Elle ne veut pas dire : Christ est
mort pour toi, à ta place, alors tu dois bien culpabiliser et tu dois essayer
de répondre à la mesure de ce don par un contre-don, en te sacrifiant à ton
tour, en menant une vie difficile et douloureuse.
Cette vision doloriste et sacrificielle –
dont la religion et la théologie médiévale se sont un moment fait l’écho – n’est
assurément pas celle de l’Evangile. Elle est non seulement malsaine, mais totalement
contraire à la gratuité du geste de Jésus.
« Christ est mort pour nous » veut
dire : Christ est mort pour un
changement de régime… pour nous appeler à vivre autrement, de façon nouvelle…
en abandonnant notre orgueil… nos prétentions à nous sauver nous mêmes, par
plus d’avoir et de pouvoir… en quittant notre tendance naturelle à vouloir
avoir toujours raison, à dominer ou à écraser l’autre : Être grand dans le Royaume, c’est se mettre
au service de tous.
Christ est mort pour nous libérer de nos
enfermements, pour nous montrer la voie du salut – et par la même nous l’offrir – pour nous appeler à la confiance en Dieu.

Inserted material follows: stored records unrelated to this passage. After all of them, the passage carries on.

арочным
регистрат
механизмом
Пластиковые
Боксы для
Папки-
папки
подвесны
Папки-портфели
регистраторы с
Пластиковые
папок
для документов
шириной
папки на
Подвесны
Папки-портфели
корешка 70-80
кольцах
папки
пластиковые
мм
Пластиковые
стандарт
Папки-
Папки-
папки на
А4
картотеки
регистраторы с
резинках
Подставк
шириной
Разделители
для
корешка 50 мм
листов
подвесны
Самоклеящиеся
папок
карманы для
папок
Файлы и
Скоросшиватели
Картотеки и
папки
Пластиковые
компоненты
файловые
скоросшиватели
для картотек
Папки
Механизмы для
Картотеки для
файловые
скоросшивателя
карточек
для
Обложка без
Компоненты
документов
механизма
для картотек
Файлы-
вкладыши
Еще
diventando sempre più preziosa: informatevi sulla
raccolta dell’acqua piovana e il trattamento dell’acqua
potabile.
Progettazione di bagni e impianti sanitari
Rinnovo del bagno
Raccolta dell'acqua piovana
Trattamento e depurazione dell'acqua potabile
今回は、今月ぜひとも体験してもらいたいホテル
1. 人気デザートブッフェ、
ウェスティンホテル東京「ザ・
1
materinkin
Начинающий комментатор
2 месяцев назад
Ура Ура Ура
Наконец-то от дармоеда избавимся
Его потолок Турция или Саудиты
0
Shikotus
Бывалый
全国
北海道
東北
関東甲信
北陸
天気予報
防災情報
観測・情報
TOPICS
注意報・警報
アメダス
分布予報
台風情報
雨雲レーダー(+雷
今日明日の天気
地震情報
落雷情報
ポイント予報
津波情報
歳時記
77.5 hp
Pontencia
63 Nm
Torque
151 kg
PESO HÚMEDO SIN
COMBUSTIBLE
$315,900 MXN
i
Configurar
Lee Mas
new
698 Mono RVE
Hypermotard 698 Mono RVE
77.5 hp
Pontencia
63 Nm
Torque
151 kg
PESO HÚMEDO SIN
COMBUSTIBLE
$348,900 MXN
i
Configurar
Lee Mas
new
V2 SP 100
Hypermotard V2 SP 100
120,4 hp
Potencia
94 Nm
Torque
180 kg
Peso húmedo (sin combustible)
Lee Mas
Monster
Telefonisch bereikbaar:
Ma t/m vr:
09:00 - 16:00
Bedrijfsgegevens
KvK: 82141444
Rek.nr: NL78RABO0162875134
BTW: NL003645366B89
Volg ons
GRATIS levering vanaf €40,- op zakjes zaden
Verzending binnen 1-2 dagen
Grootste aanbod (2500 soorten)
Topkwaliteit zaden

C’est dans la relation au Père que se trouve le salut et la vie : voilà le message de Pâques.
L’évangéliste
Marc interprète la Croix – la mort et la résurrection de Jésus – comme le don
que le Christ a fait de son âme, en rançon pour la multitude, pour libérer les hommes de leurs
esclavages, de leurs fausses routes et de leurs fausses idées sur la vie et sur
Dieu.
Nous
n’avons pas besoin de vouloir sauver notre âme par nous-mêmes, c’est Dieu qui
la sauve. Il suffit de vivre dans la confiance.
C’est
précisément ce que Jésus disait à un père de famille venu le trouver pour la
guérison de son enfant :
« Tout est possible à celui qui croit » (Mc 9,23) répond le maître[2].
C’est peut-être cela la révélation de
Pâques : la confirmation de la foi de Jésus.
Par la
Résurrection, Dieu donne raison à son porte-parole. Il justifie sa vie, ses
enseignements et ses actes. Croire en la résurrection ce n’est pas croire à
quelque chose de plus que croire en Dieu, c’est tout simplement croire en Lui
et croire que rien n’est impossible à Dieu… comme Jésus l’annonçait.
C’est
croire que la foi peut nous libérer de nos enfermements… nous libérer des peurs
ou des culpabilités qui paralysent nos vies… nous libérer aussi de la soif d’avoir
et de posséder par laquelle nous espérons combler notre soif d’être… nous
libérer enfin de la soif de conquête et de réussite, qui bien souvent écrase
les plus faibles et crée tant de malheurs, de conflits et de violence dans
notre monde.
Oui… au
XXI e siècle… nous avons besoin de la Parole de la Croix (1 Co 1, 18-25) … nous
avons besoin de vivre une Pâques, un passage, le changement de régime annoncé
par Jésus, pour reprendre souffle et espoir.
Si nous
vivons ainsi dans la confiance, soyons certains que ce sera déjà « Pâques »
dans notre vie. Nous serons porteurs de lumière et d’espérance pour les autres.
Nous serons déjà des témoins du Royaume !
Amen.
[1] Non pas à notre
place (sacrifice d’expiation substitutive), mais à cause du péché de l’homme
(du pouvoir en place qui l’a condamné), et pour le libérer de cette voie du
péché (en inscrivant les humains dans la confiance en Dieu).